Il est encore plus énervant que d'habitude  maintenant, Will n'est plus la. Il y a un vide dans le groupe. J'essaye tant bien que mal d'être chaleureuse et essayer de rire même si notre meilleur ami est peut être mort. On ne parle jamais de cette hypothèse, et pourtant en marchant là, tous collés les uns aux autres, du haut de nos 11 ans, dans une forêt noire, cherchant notre meilleur ami, j'entends presque la phrase qui se fait une place parmi les autres dans la tête de mes amis, celle qui fait le plus peur. « Il est mort. » Quand la pensée la murmure au fond de mon crâne une boule se forme dans mon ventre et une sérieuse envie de vomir commence à apparaître.
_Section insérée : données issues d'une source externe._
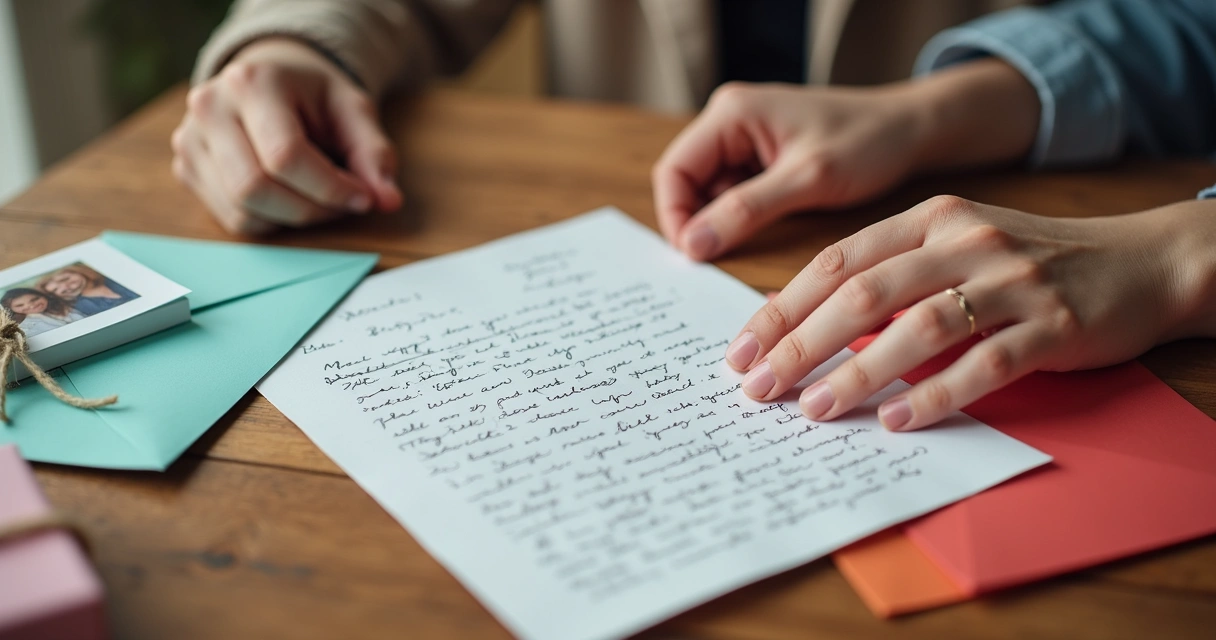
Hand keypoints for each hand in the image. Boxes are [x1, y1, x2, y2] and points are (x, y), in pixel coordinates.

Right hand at [171, 38, 402, 233]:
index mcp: (251, 83)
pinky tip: (291, 199)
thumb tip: (388, 201)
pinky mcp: (187, 168)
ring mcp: (190, 140)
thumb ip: (373, 154)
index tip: (364, 198)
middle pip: (255, 188)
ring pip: (241, 212)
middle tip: (344, 205)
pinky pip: (231, 219)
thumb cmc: (314, 96)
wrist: (270, 79)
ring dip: (292, 220)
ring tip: (320, 200)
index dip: (330, 189)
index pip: (285, 156)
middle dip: (311, 210)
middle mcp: (209, 108)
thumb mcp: (353, 111)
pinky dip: (270, 221)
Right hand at [651, 59, 1040, 260]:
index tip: (695, 257)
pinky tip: (766, 233)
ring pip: (709, 193)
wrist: (914, 130)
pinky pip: (734, 194)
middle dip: (699, 223)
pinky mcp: (762, 158)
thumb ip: (745, 211)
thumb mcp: (807, 180)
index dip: (676, 217)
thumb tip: (693, 245)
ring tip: (750, 246)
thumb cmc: (869, 141)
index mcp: (732, 113)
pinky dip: (742, 219)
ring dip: (723, 223)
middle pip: (686, 183)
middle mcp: (730, 120)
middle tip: (719, 261)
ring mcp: (745, 139)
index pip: (674, 171)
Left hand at [724, 196, 1215, 431]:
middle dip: (802, 345)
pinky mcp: (1052, 324)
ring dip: (858, 374)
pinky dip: (936, 394)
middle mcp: (964, 241)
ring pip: (918, 328)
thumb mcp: (955, 247)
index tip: (741, 349)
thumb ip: (892, 277)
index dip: (783, 308)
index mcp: (929, 219)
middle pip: (864, 294)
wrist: (1138, 260)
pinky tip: (899, 421)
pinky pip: (984, 363)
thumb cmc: (1027, 262)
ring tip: (816, 410)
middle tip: (761, 388)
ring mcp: (1011, 280)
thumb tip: (811, 331)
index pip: (836, 262)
J'essaye d'effacer cette phrase et secoue légèrement la tête. Lucas le remarque :
-Tout va bien Sasha ?
-Oui je..
-ccchhhht !
Mike vient de nous interrompre, l'index levé vers le ciel, les genoux fléchis. En tête du groupe, face à un muret il nous chuchote :
-J'ai entendu un bruit derrière. On se retourne, lentement.
Une vague de peur parcourt mon corps, je ferme les yeux un instant et respire profondément, comme pour prendre plus de courage. Je n'ai jamais été vraiment courageuse, on va dire que je subis bien. Je ne sais pas vraiment comment expliquer, j'ai vécu des choses que je ne peux pas décrire, j'ai d'abord été adopté, à l'âge de 2 ans. Je ne me souviens de rien de ma vie avant d'être recueillie dans ma famille adoptive. Ensuite je n'arrivais pas à trouver ce je j'étais. Je comprenais que je n'étais pas comme les autres à cause de mes pouvoirs. Et j'avais toujours ce besoin de les utiliser presque tout le temps, comme un handicap. Je ne savais pas contrôler ce qui habitait mon esprit, mes bras, mes mains, mon corps entier. Puis toute seule, en grandissant, j'ai appris à les cacher, les utiliser en les canalisant pour ne pas abuser de ma force, et à stopper les crises. Les crises, elles apparaissent rarement mais dangereusement. Si je ne fait pas attention et que j'ignore les appels que me fait mon corps pour que j'utilise mes pouvoirs, ça peut finir en crise d'épilepsie.

Nous nous retournons, lentement. Maintenant dos au muret, on a devant nous comme décor toujours la nuit noire avec les silhouettes des arbres, mais sous nos yeux, peut être le personnage principal de la situation. Une fille.